§ PASSAGE
▼▼▼

Friday, January 11, 2013

Off the Beaten Track in the Classics by Carl Kaeppel: Gaius Iulius Solinus

Off the Beaten Track in the Classics by Carl Kaeppel (Melbourne: Melbourne University Press, 1936)

Kaeppel begins his book with an essay on "Gais Iulius Solinus, a Teller of Wonder-Tales". Solinus’ work, the Collectanea Rerum Memorabilium (Gallery of Wonderful Things), was written somewhere between 230 and 280 A.D. by Kaeppel's reckoning. Different editions of it can be found at The Latin Library, the 1895 Mommsen second edition being the one I’ve seen receiving the highest recommendations. The only English translation Kaeppel knew about was by Arthur Golding, “a quaint and charming work, though more a paraphrase than a translation.” I wasn’t able to find any additional translation, but if you know of one please let me know. [Update: I've looked through the facsimile reproduction of Golding's translation. I recommend Kaeppel's summary for all but the serious scholars.] The quotes in this post are from Kaeppel’s essay, while quotes from Golding’s translation, within Kaeppel's quotes, are indicated by single quotemarks. Also, remember that Kaeppel wrote these essays in the 1930s so terminology and scholarship may have changed in the intervening period.

So what does Collectanea Rerum Memorabilium cover?
Solinus is not an original writer. His object is simply to collect marvelous tales of monstrous races, strange animals, wonders by land and sea, from all available sources. Chief among these is Pliny, whom he uses constantly, though Pliny is never mentioned by name. Next come Varro and Pomponius Mela. In all, he mentions about sixty authors, about some of whom, e.g., King Juba and the Punic Books, nothing is known, while many of his marvels are from entirely unknown sources.

Kaeppel provides an outline of the contents of the work. The book proceeds geographically, starting with Italy then covering Greece, Black Sea lands/Russia, northwest Europe, Africa, and Asia. Since readers of Solinus’ time would have already been very familiar with Italy and Greece their sections are somewhat subdued, although Kaeppel says “he makes what he can of it” by providing tidbits of interesting tales. Starting with the Black Sea lands Solinus' stories begin to take flight, relaying tales about Gryphons, the land of feathers, and interesting tribes of men, such as the “loupgaroux—men who, at certain times, turn into wolves and regain their proper shape after a holiday among the beasts.” The marvels of Northwest Europe, including Britain, are no less fascinating but Africa is where the enchantment really takes off and doesn’t slow down whilecovering Asia (including China and India).

▲▲▲

Dataset items:
▼▼▼

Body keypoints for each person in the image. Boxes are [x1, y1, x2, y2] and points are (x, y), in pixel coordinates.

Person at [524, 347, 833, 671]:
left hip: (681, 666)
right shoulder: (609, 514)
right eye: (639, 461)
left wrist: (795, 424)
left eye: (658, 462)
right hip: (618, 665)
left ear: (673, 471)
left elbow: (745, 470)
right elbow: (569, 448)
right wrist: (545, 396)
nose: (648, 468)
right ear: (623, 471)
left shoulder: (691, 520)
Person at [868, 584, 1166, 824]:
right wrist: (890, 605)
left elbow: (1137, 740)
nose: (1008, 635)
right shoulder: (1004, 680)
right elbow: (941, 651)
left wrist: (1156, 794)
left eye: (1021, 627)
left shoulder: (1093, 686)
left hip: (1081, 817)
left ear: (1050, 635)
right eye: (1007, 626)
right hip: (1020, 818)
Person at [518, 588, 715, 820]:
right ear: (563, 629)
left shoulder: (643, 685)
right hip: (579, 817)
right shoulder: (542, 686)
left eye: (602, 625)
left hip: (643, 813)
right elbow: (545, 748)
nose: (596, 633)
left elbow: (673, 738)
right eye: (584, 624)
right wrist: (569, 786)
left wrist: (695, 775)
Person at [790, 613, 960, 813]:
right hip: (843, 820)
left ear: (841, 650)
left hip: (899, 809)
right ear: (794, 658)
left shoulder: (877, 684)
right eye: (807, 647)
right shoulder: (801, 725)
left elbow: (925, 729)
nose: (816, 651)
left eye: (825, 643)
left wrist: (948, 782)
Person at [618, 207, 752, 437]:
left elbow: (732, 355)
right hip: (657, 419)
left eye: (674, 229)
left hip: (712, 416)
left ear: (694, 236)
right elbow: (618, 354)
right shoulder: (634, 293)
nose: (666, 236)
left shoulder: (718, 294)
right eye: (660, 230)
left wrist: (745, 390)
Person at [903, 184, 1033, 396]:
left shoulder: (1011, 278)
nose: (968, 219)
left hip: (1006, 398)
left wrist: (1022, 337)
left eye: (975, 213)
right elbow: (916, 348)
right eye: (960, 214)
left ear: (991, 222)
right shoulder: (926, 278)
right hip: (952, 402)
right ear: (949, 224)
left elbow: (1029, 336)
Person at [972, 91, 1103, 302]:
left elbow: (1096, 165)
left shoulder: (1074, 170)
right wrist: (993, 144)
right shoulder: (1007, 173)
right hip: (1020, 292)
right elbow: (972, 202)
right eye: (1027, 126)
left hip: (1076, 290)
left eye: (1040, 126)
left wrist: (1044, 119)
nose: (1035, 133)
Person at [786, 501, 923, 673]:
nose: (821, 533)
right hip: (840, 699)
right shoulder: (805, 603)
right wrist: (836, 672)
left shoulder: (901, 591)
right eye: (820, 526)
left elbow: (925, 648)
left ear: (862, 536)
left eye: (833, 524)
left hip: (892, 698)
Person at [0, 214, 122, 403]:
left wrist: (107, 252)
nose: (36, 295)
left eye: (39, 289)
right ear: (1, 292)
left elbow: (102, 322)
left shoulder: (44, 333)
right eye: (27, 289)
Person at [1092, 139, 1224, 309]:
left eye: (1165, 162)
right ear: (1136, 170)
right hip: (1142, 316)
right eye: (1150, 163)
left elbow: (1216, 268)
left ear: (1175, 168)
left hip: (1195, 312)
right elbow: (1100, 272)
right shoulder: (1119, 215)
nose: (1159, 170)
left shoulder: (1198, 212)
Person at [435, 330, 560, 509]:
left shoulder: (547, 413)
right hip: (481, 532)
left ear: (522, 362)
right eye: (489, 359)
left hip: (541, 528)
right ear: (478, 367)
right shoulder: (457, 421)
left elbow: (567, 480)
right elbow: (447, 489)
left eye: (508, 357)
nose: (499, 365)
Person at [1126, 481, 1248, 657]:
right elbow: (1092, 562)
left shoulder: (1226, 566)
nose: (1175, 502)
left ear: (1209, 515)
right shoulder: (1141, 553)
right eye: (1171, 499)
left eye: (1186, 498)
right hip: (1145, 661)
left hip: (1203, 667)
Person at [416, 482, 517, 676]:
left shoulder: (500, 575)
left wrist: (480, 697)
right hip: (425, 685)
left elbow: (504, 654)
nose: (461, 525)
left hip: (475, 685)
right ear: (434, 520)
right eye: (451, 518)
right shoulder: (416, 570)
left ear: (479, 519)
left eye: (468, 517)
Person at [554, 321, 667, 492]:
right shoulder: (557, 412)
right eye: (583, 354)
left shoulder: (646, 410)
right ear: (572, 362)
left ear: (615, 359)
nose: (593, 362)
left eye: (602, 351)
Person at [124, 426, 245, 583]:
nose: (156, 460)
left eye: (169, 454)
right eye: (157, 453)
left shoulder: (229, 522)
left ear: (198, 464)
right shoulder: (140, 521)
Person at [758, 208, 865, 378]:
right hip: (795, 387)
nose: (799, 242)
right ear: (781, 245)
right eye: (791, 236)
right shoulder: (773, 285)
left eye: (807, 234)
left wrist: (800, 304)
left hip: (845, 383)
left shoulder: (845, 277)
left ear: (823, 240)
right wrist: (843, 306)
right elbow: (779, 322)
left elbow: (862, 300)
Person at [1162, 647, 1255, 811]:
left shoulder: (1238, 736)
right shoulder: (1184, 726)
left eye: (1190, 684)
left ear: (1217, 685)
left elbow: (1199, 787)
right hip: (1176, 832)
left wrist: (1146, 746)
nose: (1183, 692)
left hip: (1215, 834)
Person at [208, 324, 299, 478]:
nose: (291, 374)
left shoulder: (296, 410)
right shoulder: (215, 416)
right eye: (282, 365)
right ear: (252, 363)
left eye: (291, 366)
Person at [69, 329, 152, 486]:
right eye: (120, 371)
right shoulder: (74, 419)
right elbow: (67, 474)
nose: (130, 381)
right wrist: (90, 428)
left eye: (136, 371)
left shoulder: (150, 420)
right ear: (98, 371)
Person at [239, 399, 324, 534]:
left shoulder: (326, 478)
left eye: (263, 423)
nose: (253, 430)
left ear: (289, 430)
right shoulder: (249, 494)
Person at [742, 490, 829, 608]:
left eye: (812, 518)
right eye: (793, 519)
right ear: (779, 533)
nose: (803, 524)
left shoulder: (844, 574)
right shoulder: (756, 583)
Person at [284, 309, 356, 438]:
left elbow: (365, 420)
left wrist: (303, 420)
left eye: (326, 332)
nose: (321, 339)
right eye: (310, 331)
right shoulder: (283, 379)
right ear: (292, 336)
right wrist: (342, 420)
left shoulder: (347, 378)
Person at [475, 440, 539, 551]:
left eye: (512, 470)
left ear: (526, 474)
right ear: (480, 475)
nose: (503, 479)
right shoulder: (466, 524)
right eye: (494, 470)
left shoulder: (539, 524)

▲▲▲

§ TASK DESCRIPTION
According to the post about Solinus, which regions does the Collectanea Rerum Memorabilium cover? List them in the order the book takes them. The dataset items are separate material and are unrelated to the post about Solinus.

§ EXERCISE ANSWER
1. Italy
2. Greece
3. Black Sea lands/Russia
4. Northwest Europe
5. Africa
6. Asia